Björn Höcke. Photo: DPA
 
Not everyone in Germany agrees that the artists have gone beyond the pale, though.
 
"It is dull to compare the Centre for Political Beauty's actions to Stasi methods - the serious threat posed by a powerful state against dissidents is completely different to artists' surveilling the representative of a party that is an enemy of democracy," wrote Spiegel columnist Georg Diez earlier this month.
 
"Artists need to act in a volatile world in which the state and the media often don't do their job well enough," he argued.
 
Those who have sought to justify the artists' actions have often pointed to Höcke's radical views as justification.
 
The ZPS say that they decided to start spying on him after he gave an infamous speech in Dresden in January, which was so shocking to Germans that even his own far-right party decided to try and expel him (the process is ongoing).
 
In a speech in which he continually referred to Germany by using the word "Fatherland", Höcke accused the country's current leadership of being a corrupt dictatorship which had sold out its own people to foreign interests.
 
To rapturous applause, Höcke said that Germans were a "brutally beaten people" and that the country was on the point of collapse due to "Americanization" and "the importation of foreign peoples". He added ominously that the AfD was "Germany's last peaceful chance" to save itself.
 
Most controversially, he claimed that German politicians who said that Germany had a special duty to remember the Holocaust had "made speeches against their own people". In his own speech he portrayed Germans as victims during the Second World War, saying that the allies had attempted to destroy "the core of German culture" by bombing Dresden.
 
Höcke is also suspected of secretly writing for neo-Nazi magazines under a pseudonym.

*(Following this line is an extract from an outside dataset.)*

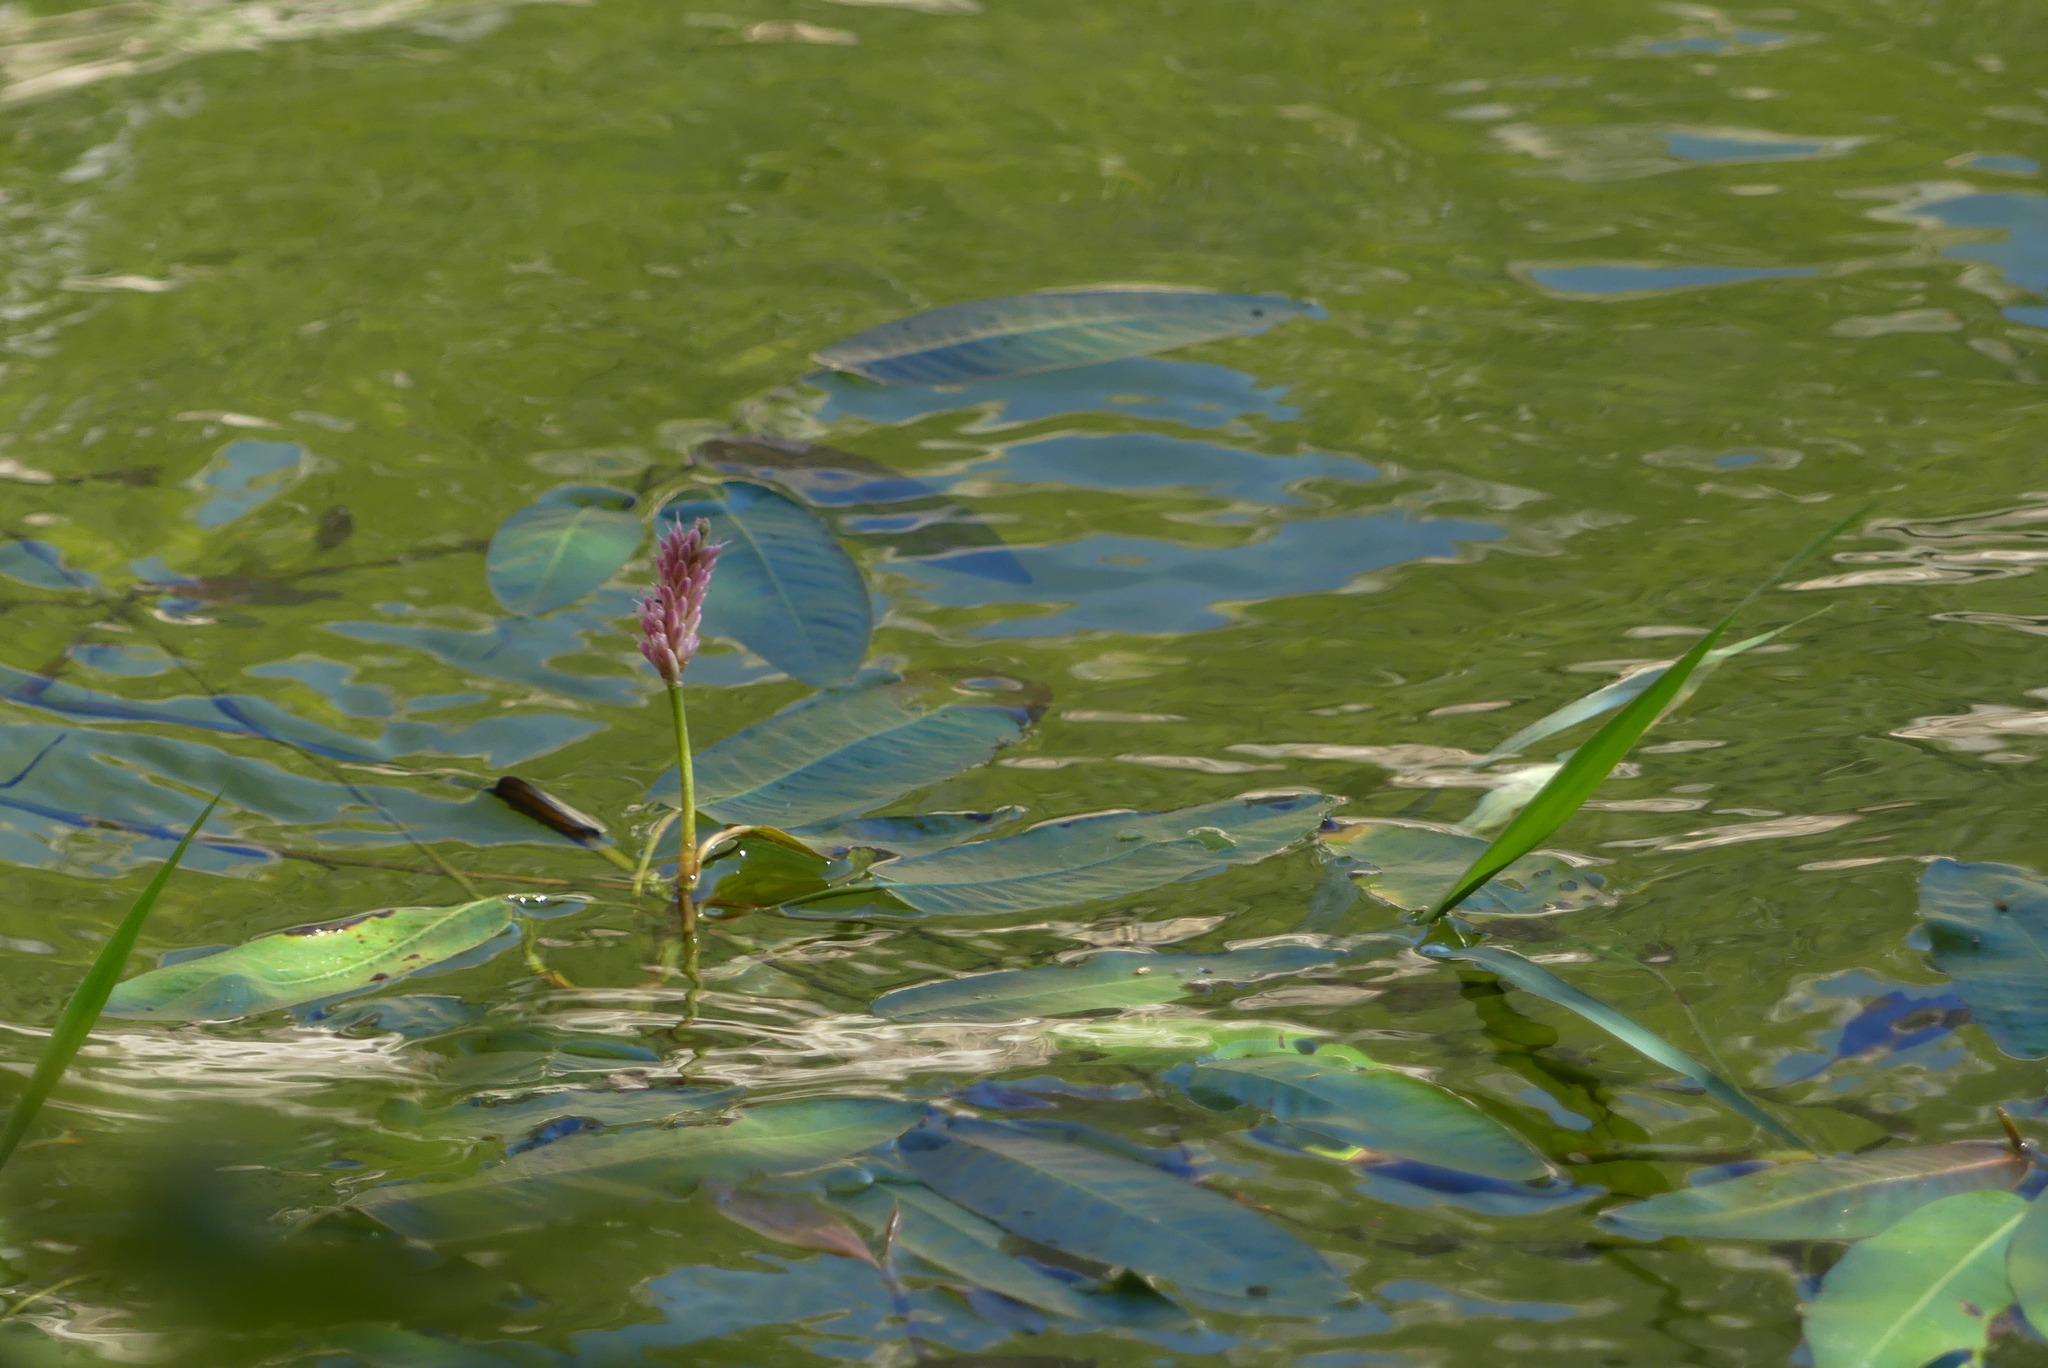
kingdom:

According to Thurinen24, an investigation commissioned by the AfD leadership came to the conclusion that Höcke had used the pen name Landolf Ladig when writing for publications associated with the neo-Nazi NPD party.
 
"Where no light enters, that's where the mould grows," wrote Milosz Matuschek, a columnist for the Neue Zürcher Zeitung. "This project throws a lurid light on the readiness of the AfD and Höcke's supporters to use violence and it shows that German intelligence services aren't paying enough attention to what is going on in far-right milieus."